Mammogram day. What a sappy name for such an important occasion. Mammogram. Sounds like something you send on Mother’s Day. Hello, Ma am, here’s your mammogram. There was some tension in Ace’s eyes, but not bad. There’s no Oh-my-God look there, she thought. He’s okay.

She went to Huckleberry Hill to supervise. He went to Northeastern to write.

Her supervision was a blur. She told Ruth Lenrow that she had a doctor appointment that afternoon.

“Is it anything big?”

“Ruth, it may be something really big. And I’m really scared about it.”

“Oh, my God,” Ruth said. “I hope it isn’t bad.”

“I hope it isn’t, Ruth, but, Jesus, if it is bad, it’s really bad.”

What in hell am I doing? Why am I saying this? How can I say that and not tell her? It’s worse than telling her the facts. But she didn’t tell her, and Ruth’s face showed the strain of compassion and uncertainty for the rest of the morning as Joan supervised.

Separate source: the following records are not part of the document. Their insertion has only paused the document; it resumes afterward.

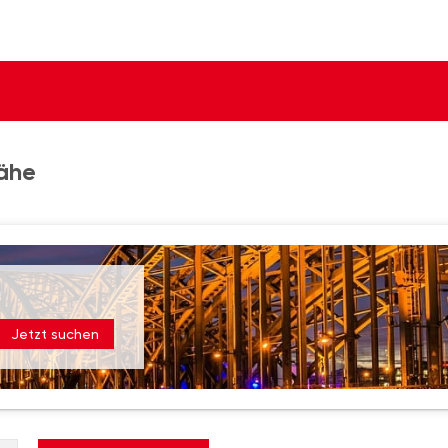
Nähe
Jetzt suchen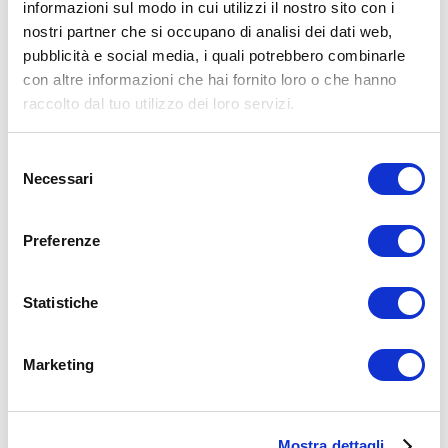
informazioni sul modo in cui utilizzi il nostro sito con i
nostri partner che si occupano di analisi dei dati web,
15WORKOUT SCARICA ORA
pubblicità e social media, i quali potrebbero combinarle
con altre informazioni che hai fornito loro o che hanno
raccolto dal tuo utilizzo dei loro servizi.
Selezione
Necessari
del
consenso
Preferenze
Statistiche
Marketing
ALLENATI CON ME!
Mostra dettagli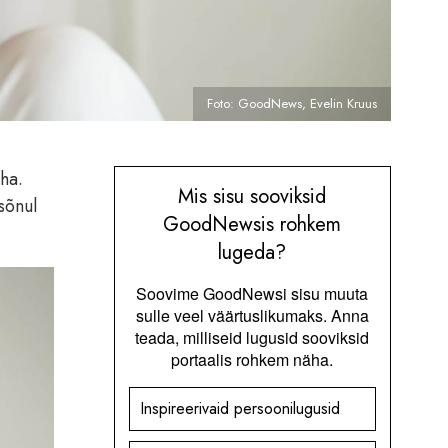
Foto: GoodNews, Evelin Kruus
ha.
Mis sisu sooviksid
sõnul
GoodNewsis rohkem
lugeda?
Soovime GoodNewsi sisu muuta
sulle veel väärtuslikumaks. Anna
teada, milliseid lugusid sooviksid
portaalis rohkem näha.
Inspireerivaid persoonilugusid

As Ace checked his mail in the English Department, Ivy Derosier asked him if anything was the matter.

“How come no singing and whistling?”

“I’m thinking,” he said. “It’s very hard for me.” It was a question he would hear and an answer he would give often that spring. It bothered him that it showed. If Ivy had noticed, how about Joan? Grace under pressure, he thought, as he rolled a blank sheet of paper into the typewriter. In the upper right-hand corner he typed Parker-Stakes-3. Me and Santiago. He had nowhere near her capacity for linear thought. His mind was always full of images and allusions. Pictures and scenes. But he was clearly aware of the surprise he felt that here in the crisis of his life he was thinking about Hemingway. Sonova bitch, he thought. Me and Santiago. Or Dilsey. They will endure. Faulkner and Hemingway and me. Amazing. He concentrated on the story he was writing.

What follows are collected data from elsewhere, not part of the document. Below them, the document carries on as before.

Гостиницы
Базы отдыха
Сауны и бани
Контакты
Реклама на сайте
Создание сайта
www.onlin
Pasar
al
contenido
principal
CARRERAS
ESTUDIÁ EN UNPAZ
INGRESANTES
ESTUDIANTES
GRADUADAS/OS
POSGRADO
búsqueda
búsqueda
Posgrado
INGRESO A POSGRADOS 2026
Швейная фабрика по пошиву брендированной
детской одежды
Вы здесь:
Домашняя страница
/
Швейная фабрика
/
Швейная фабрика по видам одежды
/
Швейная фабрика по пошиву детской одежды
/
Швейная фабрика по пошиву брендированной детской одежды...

The last time Joan had been to Union Hospital was when Daniel had an emergency appendectomy. That was also the last time she had seen Gladys Carter — in the waiting room as they waited for the diagnosis on Dan and found he’d have to have emergency surgery. Last December.

When Joan walked into the waiting room at X-ray to wait for her mammogram, Gladys Carter was there.